One more challenge arising from success will be the need to encourage positive uses for ownership data, while discouraging detrimental or adversarial uses. There is a significant risk that some combination of poor data quality, complex or non-interoperable data, and a lack of capacity will lead to registers being created but not used. In this regard, it is useful to have sector-specific guidance (e.g. NRGI’s work on extractives) or targets for success or failure (e.g. increasing revenue collection in the Global South).42While positive uses of ownership data will need to be cultivated, adversarial uses of registers are likely to increase unsupervised. Dishonest actors will become familiar with the rules and find it easier to skirt disclosure requirements, and as long as secrecy-based jurisdictions still exist, they will also have the option to simply close legal entities and open new ones not subject to scrutiny.43This could itself be seen as a sign of success, but it will be crucial to be able to measure such behavioural changes.
Much progress on open data related to corporate identity and ownership has been made.

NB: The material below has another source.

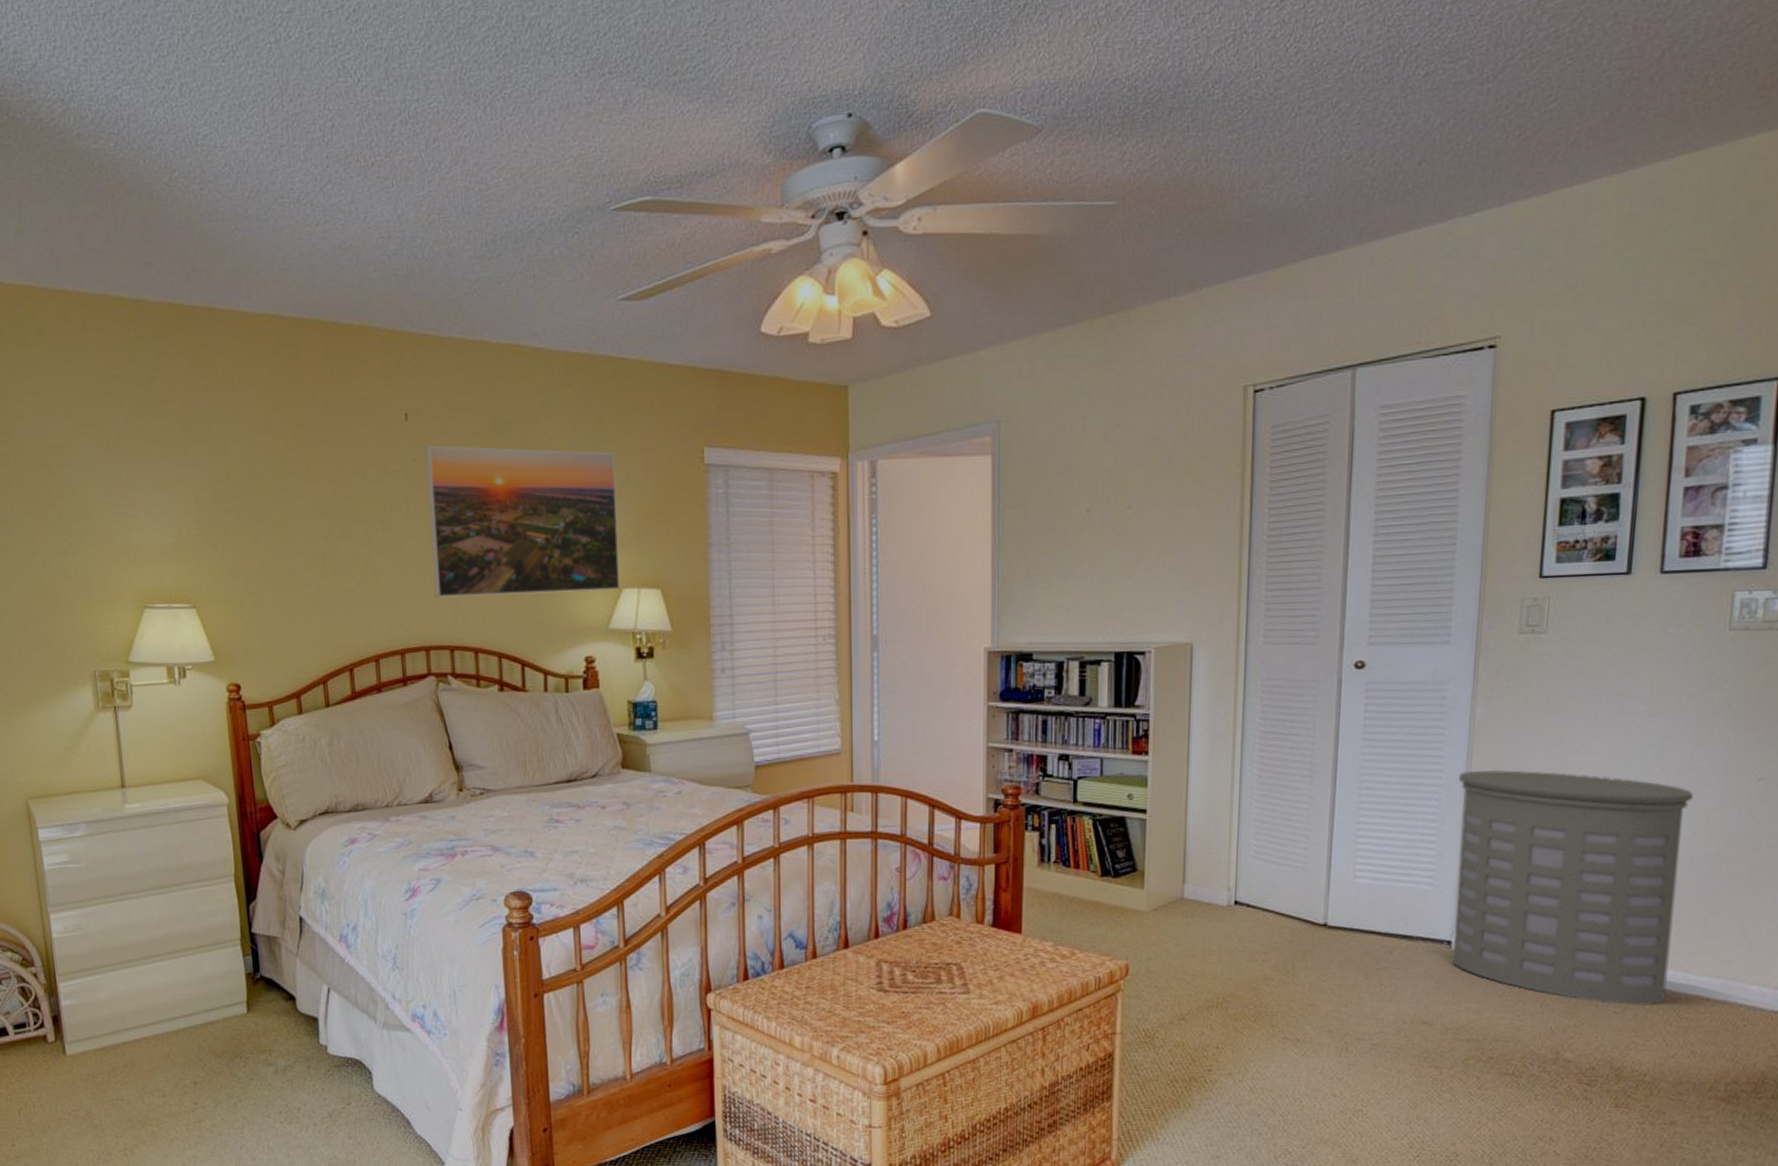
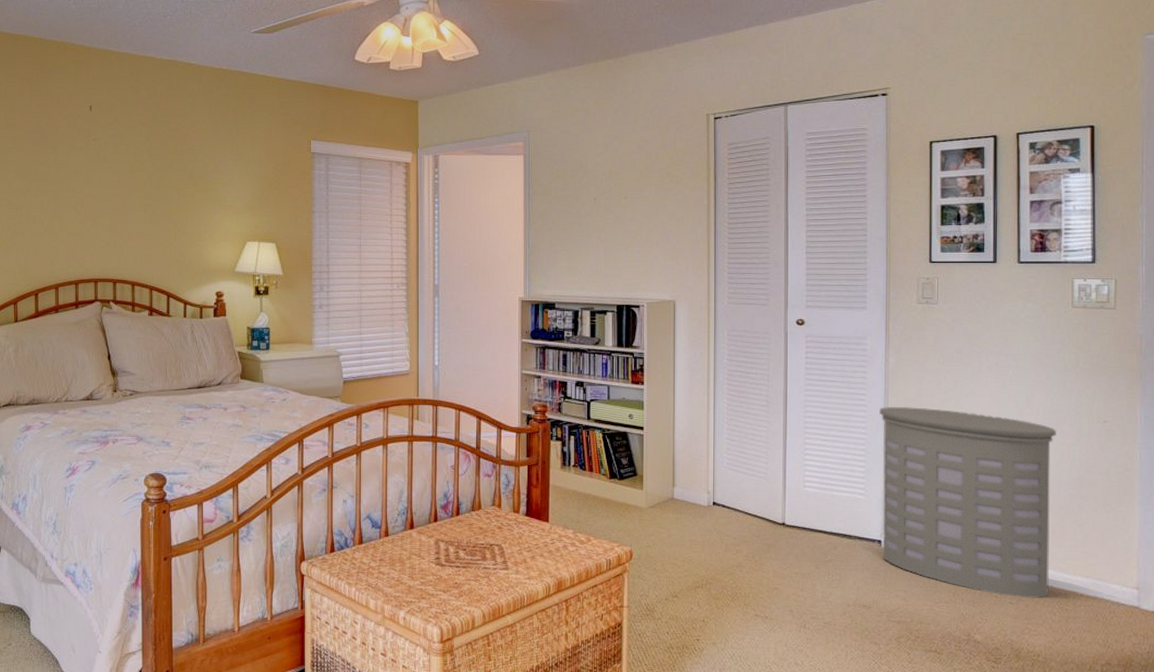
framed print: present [425,445,621,598] -> none [103,130,245,242]

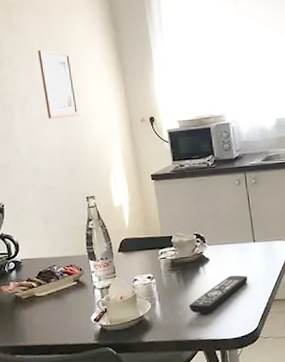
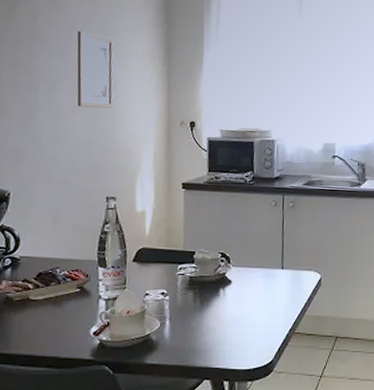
remote control: present [188,275,248,314] -> none [201,301,270,339]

While it might appear that the amount of open corporate data is still relatively limited, much of the infrastructure required for success, such as policy, legislation, and technical architecture is now in place or being developed. Moreover, progress to date has involved a broad base of stakeholders from government, multilateral institutions, civil society, and the private sector. Great advances have been made in creating a shared understanding that we need to be able to unambiguously identify legal entities using universal identifiers, which has led to an emerging ecosystem of links to complex corporate data. A more recent development is that the policy argument in support of beneficial ownership seems to have been won. We have seen early examples of registers providing ownership data as open data, as well as the legislative basis for many more to come in the near future mostly as the result of a civil society movement committed to opening up asset ownership as part of economic transparency. However, the withdrawal of the US from the EITI on the basis that it is a “burden for business” demonstrates the fragility of the achievements to date and the difficulty of maintaining corporate disclosure as a desirable goal.44For open corporate data to fulfil its promise for the SDGs, any momentum that has been created in Europe and North America will need to be recreated across the Global South.